On ne sait pas comment un auteur étranger va être reçu par les lecteurs de l’autre pays. Ce n’est jamais un processus simple. La tâche essentielle n’est pas l’équivalence parfaite, mais la gestion créative de la différence qui permet aux idées de survivre et de se renouveler dans une autre langue. L’ouvrage introduit ainsi un concept, qui est celui du traducteur comme producteur de savoir. Ce dernier ne transmet pas seulement des mots, mais en les transformant à travers l’autre langue, il crée quelque chose de nouveau. Le vrai défi réside dans le fait de devoir rester fidèle en maintenant une distance. Les changements introduits par la traduction ne sont pas nécessairement mauvais, ils peuvent être productifs. Ce phénomène permet de remettre en question ce qu’on croyait savoir. Le sens des mots n’est jamais figé, il change, évolue et se transforme légèrement. Étant donné que les vieilles idées et la langue sont en mouvement, la traduction même nous oblige à changer et renouveler nos connaissances. Finalement, ce livre nous amène à une conclusion sur notre condition humaine. Si la traduction est un défi si grand, c’est parce que personne ne « possède » vraiment sa langue et que l’on ne fait que l’utiliser. Nous sommes des étrangers dans nos propres mots. On utilise la langue, mais on ne peut pas changer sa structure. Comme le souligne Derrida : « On ne parle qu’une langue – et on ne l’a pas. On ne parle jamais qu’une langue […] » (p. 41).
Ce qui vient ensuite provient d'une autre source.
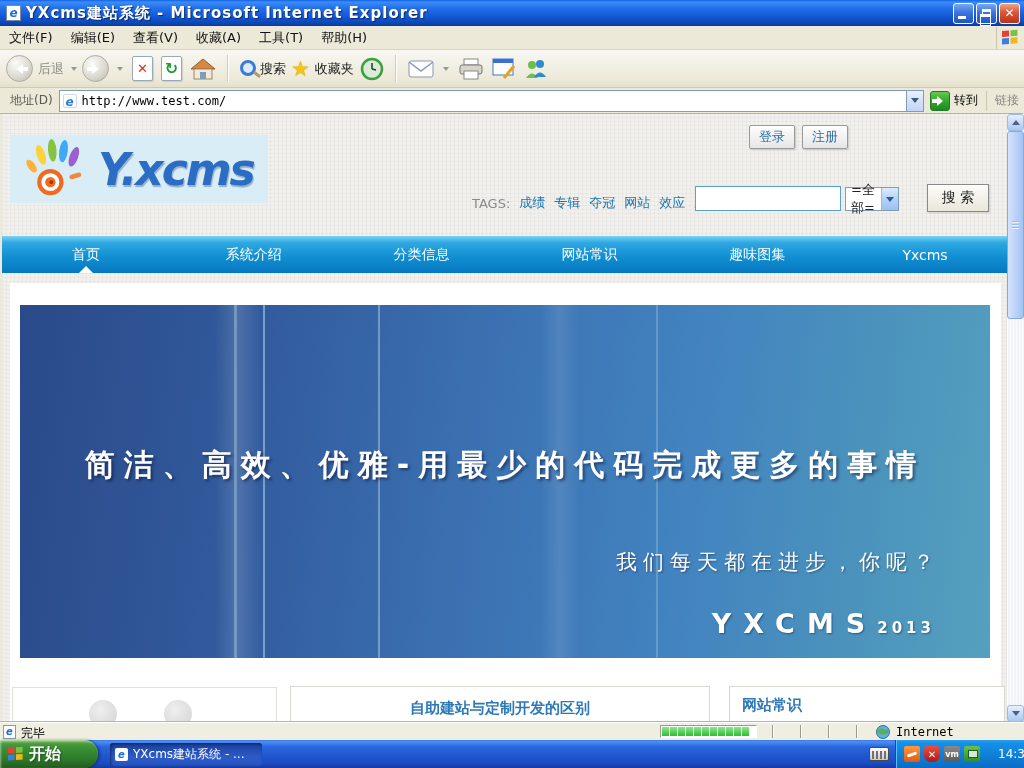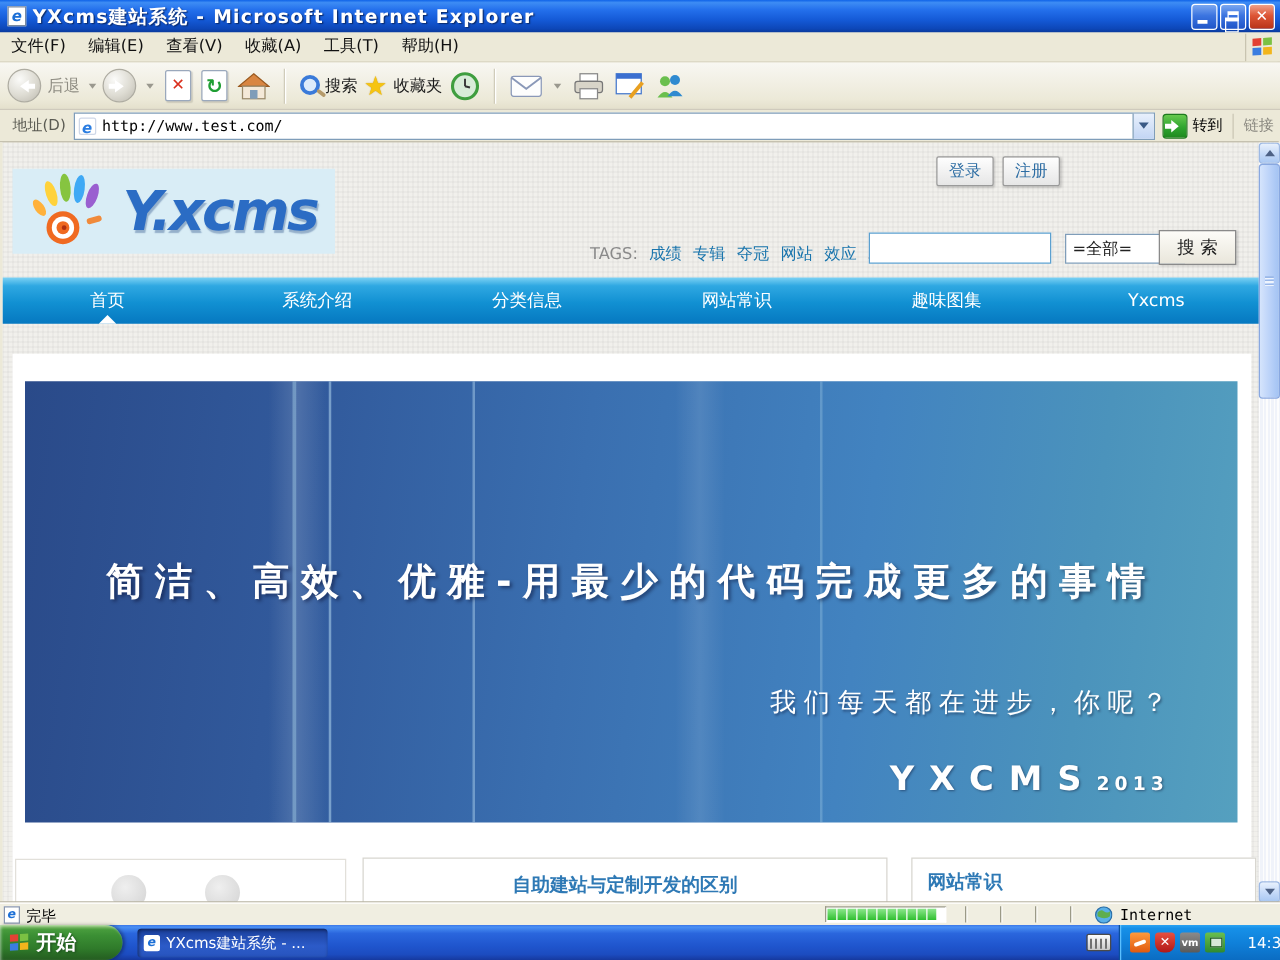--- a/index.html
+++ b/index.html
@@ -94,32 +94,32 @@
   .auth-btn{position:absolute;top:11px;width:46px;height:24px;border:1px solid #9a9a9a;border-radius:2px;
     background:linear-gradient(180deg,#fefefe,#e6e6e6);color:#2d6da3;font-size:13px;
     display:flex;align-items:center;justify-content:center;box-shadow:1px 1px 2px rgba(0,0,0,.18);}
   .btn-login{left:747px;}
   .btn-register{left:800px;}
   .tags-row{position:absolute;left:470px;top:80px;font-size:13px;color:#8a8a8a;display:flex;align-items:center;}
   .tag-link{color:#1a75ad;margin-left:9px;}
   .tags-more{color:#9a9a9a;margin-left:8px;}
   .search-input{position:absolute;left:693px;top:72px;width:146px;height:25px;border:1px solid #5ba0d0;
     background:#fff;outline:none;font-size:13px;padding:0 4px;}
-  .search-select{position:absolute;left:843px;top:73px;width:96px;height:24px;border:1px solid #7f9db9;
-    background:#fff;display:flex;align-items:center;font-size:13px;color:#222;margin-left:7px;}
+  .search-select{position:absolute;left:843px;top:73px;width:54px;height:24px;border:1px solid #7f9db9;
+    background:#fff;display:flex;align-items:center;font-size:13px;color:#222;}
   .search-select .val{flex:1;padding-left:5px;}
   .sel-btn{width:17px;height:22px;background:linear-gradient(180deg,#dcebfd 0%,#b4d2f8 50%,#9cc0f0 100%);
     border-left:1px solid #9db9e4;display:flex;align-items:center;justify-content:center;}
   .sel-btn::after{content:"";border-left:4px solid transparent;border-right:4px solid transparent;border-top:5px solid #2a5a9a;}
   .search-btn{position:absolute;left:925px;top:70px;width:62px;height:28px;border:1px solid #8a8a8a;
     background:linear-gradient(180deg,#fdfcf8,#e9e6db);font-size:14px;color:#222;
     display:flex;align-items:center;justify-content:center;box-shadow:1px 1px 2px rgba(0,0,0,.15);}
 
   
-  .navbar{position:absolute;left:0;top:108px;width:1007px;height:37px;
+  .navbar{position:absolute;left:0;top:122px;width:1007px;height:37px;
     background:linear-gradient(180deg,#7dd2f4 0%,#2fa8e2 18%,#1190d2 55%,#0678c0 100%);
     display:flex;}
   .nav-item{flex:1;display:flex;align-items:center;justify-content:center;color:#fff;font-size:14px;position:relative;}
   .nav-tri{position:absolute;left:50%;bottom:0;margin-left:-7px;width:0;height:0;
     border-left:7px solid transparent;border-right:7px solid transparent;border-bottom:7px solid #fff;}
 
   
   .content-panel{position:absolute;left:8px;top:169px;width:991px;height:440px;background:#fff;}
   .banner{position:absolute;left:18px;top:191px;width:970px;height:353px;overflow:hidden;
     background:linear-gradient(97deg,#2a4a89 0%,#31599b 22%,#3a6fb0 45%,#4283c0 68%,#4b93bc 86%,#55a0bf 100%);}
Traduire n’est donc pas seulement un exercice technique pour passer d’une langue à une autre. C’est l’art de comprendre et de négocier le sens avec autrui.
Pour mieux comprendre la portée de ces réflexions, il est essentiel de s’intéresser à Franziska Humphreys, qui a dirigé ce volume. Elle était la responsable du programme de traduction franco-allemand au sein de la Fondation Maison des Sciences de l’Homme entre 2014 et 2020. Elle est aujourd’hui directrice de la Maison Heinrich Heine à Paris. Elle a dirigé de nombreux projets de recherche sur la circulation des idées et le rôle de la traduction, notamment dans les sciences humaines et sociales. Son interview est également disponible dans ce numéro de la revue.
Si votre objectif est de mieux comprendre les enjeux rencontrés par les traducteurs aujourd’hui, l’ouvrage Penser la traduction offre les outils clés pour une réflexion approfondie sur la traduction. Vous y retrouverez notamment des contributions de Marcel Beyer, de Marc de Launay ou encore de Jean-René Ladmiral, qui éclairent les défis de la profession.
Recension de l’ouvrage Penser la traduction dirigé par Franziska Humphreys (Éditions de la Maison des Sciences de l’Homme, 2021) par Gonzalo Pacini.